Mais uma ida ao TNJS para assistir a uma peça encenada por João Lourenço e de cujo elenco faziam parte figuras como João Perry, Virgílio Castelo, Marco Delgado, Luísa Cruz, Sofia Cabrita. A peça era As Raposas da judia Lillian Hellman, escrita em 1939. O texto foi adaptado à realidade portuguesa tornando-o mais próximo do espectador.
As Raposas expõe uma história de três irmãos que lutam pelo controlo do negócio familiar. Neste combate há quem olhe a meios e quem olhe aos fins, quem se adapte ao presente e quem se agarre ao passado, quem vença pela força e quem espere o momento certo, quem seja pragmático e quem escute a voz do coração.
A versão de João Lourenço, estreada no verão de 2015, transporta para os nossos dias a ação de As Raposas, salientando as paixões desencadeadas pela ânsia de poder e dinheiro e questionando os valores do mundo em que vivemos.
Atualmente, reina a economia. Ela impõe-se no discurso político, social e no quotidiano das pessoas, cada vez mais reduzido a quadros, tabelas e gráficos. De fora ficam outras vivências e outras atividades que escapam a esses critérios.
Com As Raposas, Lillian Hellman propõe um olhar diferente sobre o mundo dos negócios: pensar as negociações, as paixões, as motivações das partes envolvidas, os seus sentimentos e argumentos.
A adaptação de João Lourenço à realidade portuguesa faz-se deslocando a ação para os nossos dias e para uma região nortenha indefinida, no campo. Os campos de algodão do sul dos EUA foram substituídos por vinhas, a construção de uma fábrica por um projeto de enoturismo (característica das atuais tendências de negócio); os criados negros deram lugar a uma empregada jovem, eficiente e discreta; os dólares aos euros; as carruagens puxadas por cavalos transformaram-se em carros, comboios e aviões.
Quando a ação começa está-se num ponto de viragem para uma nova era; propõe-se a mudança do velho estado de coisas para um negócio inovador que promete mais lucro, mais prosperidade e mais felicidade. É a altura de se formular três desejos (como nos contos de fadas), mas que no fundo se podem reduzir a dois: o regresso ao paraíso perdido do passado feliz e aconchegante e a descoberta do mundo novo, desconhecido, mas que existe algures no futuro, representado pela grande Nova Iorque.
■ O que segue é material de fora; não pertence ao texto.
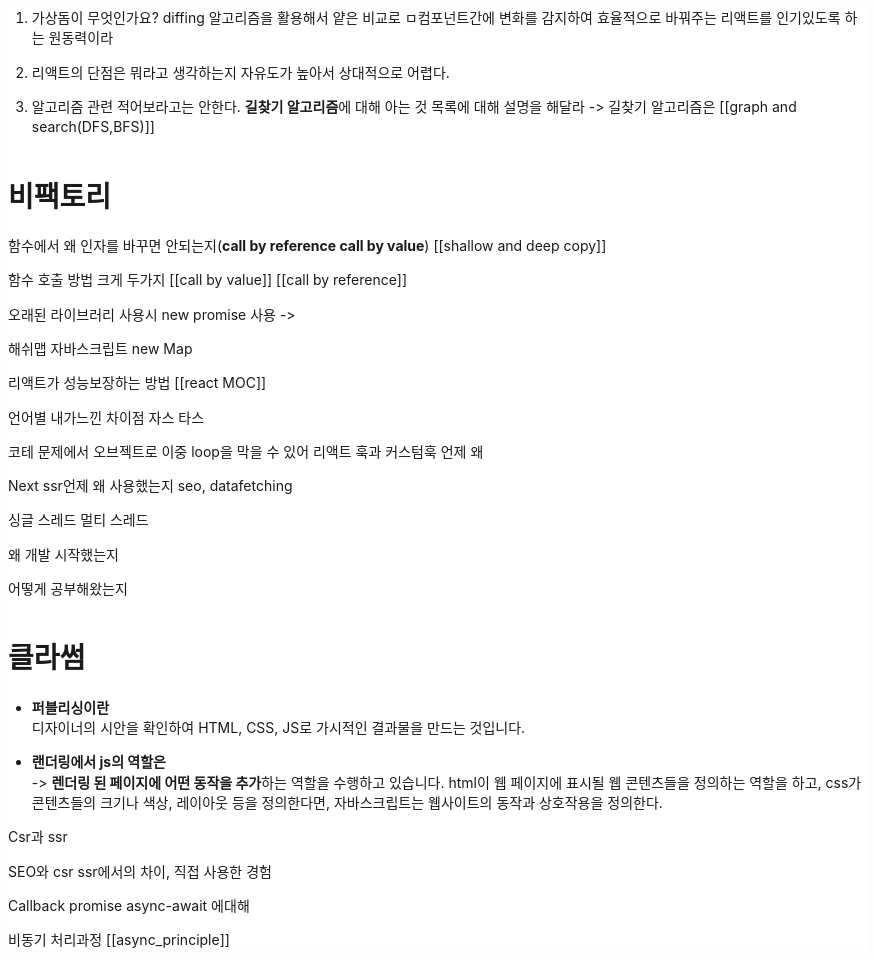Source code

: 

1.  가상돔이 무엇인가요? 
diffing 알고리즘을 활용해서 얕은 비교로 ㅁ컴포넌트간에 변화를 감지하여 효율적으로 바꿔주는 리액트를 인기있도록 하는 원동력이라 

2. 리액트의 단점은 뭐라고 생각하는지
자유도가 높아서 상대적으로 어렵다. 


3. 알고리즘 관련 적어보라고는 안한다. **길찾기 알고리즘**에 대해 아는 것 목록에 대해 설명을 해달라
-> 길찾기 알고리즘은  [[graph and search(DFS,BFS)]]
 

# 비팩토리

함수에서 왜 인자를 바꾸면 안되는지(**call by reference call by value**)
 [[shallow and deep copy]]

함수 호출 방법 크게 두가지
[[call by value]]
[[call by reference]]

오래된 라이브러리 사용시 new promise 사용
-> 

해쉬맵
자바스크립트  new Map

리액트가 성능보장하는 방법
[[react MOC]]

언어별 내가느낀 차이점 자스 타스

코테 문제에서 오브젝트로 이중 loop을 막을 수 있어 리액트 훅과 커스텀훅 언제 왜

Next ssr언제 왜 사용했는지 seo, datafetching

싱글 스레드 멀티 스레드

왜 개발 시작했는지

어떻게 공부해왔는지


# 클라썸
- **퍼블리싱이란**  
디자이너의 시안을 확인하여 HTML, CSS, JS로 가시적인 결과물을 만드는 것입니다. 

- **랜더링에서 js의 역할은**  
-> **렌더링 된 페이지에 어떤 동작을 추가**하는 역할을 수행하고 있습니다.  html이 웹 페이지에 표시될 웹 콘텐츠들을 정의하는 역할을 하고, css가 콘텐츠들의 크기나 색상, 레이아웃 등을 정의한다면, 자바스크립트는 웹사이트의 동작과 상호작용을 정의한다.

Csr과 ssr  

SEO와 csr ssr에서의 차이, 직접 사용한 경험  

Callback promise async-await 에대해  

비동기 처리과정
[[async_principle]]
Apresentando-se, a um primeiro olhar, como forças destrutivas, as raposas mesquinhas revelam-se também como forças criativas que impulsionam o progresso. Se a mudança ocorre de uma forma feroz e brutal, a responsabilidade não pertence aos destemidos impulsionadores que não manifestam quaisquer escrúpulos nem olham a meios para se atingir os fins, mas sim a todos os que permanecem passivos, sem intervir, sem lhes contrapor uma dinâmica diferente, como muito bem anota a personagem Benjamim Hilton (interpretada por Virgílio Castelo), um dos irmãos-raposa.
A importância dessa dinâmica diferente surge no final da peça, na figura feminina mais jovem da família que toma consciência do legado que o seu pai lhe deixou.
A maior riqueza guardada no cofre é a coexistência de dois tempos e dois sistemas de valores simbolizados nos objetos guardados: as ações e libras de ouro para investir no mundo dos negócios, na mudança e no futuro; e um sapatinho de bebé e um pedaço de um violino velho – valores sentimentais – para recordar o mundo da música e dos afetos.
No fundo o cofre guardava um sentido mais profundo: os vestígios do espírito da grande utopia – um mundo melhor e mais justo.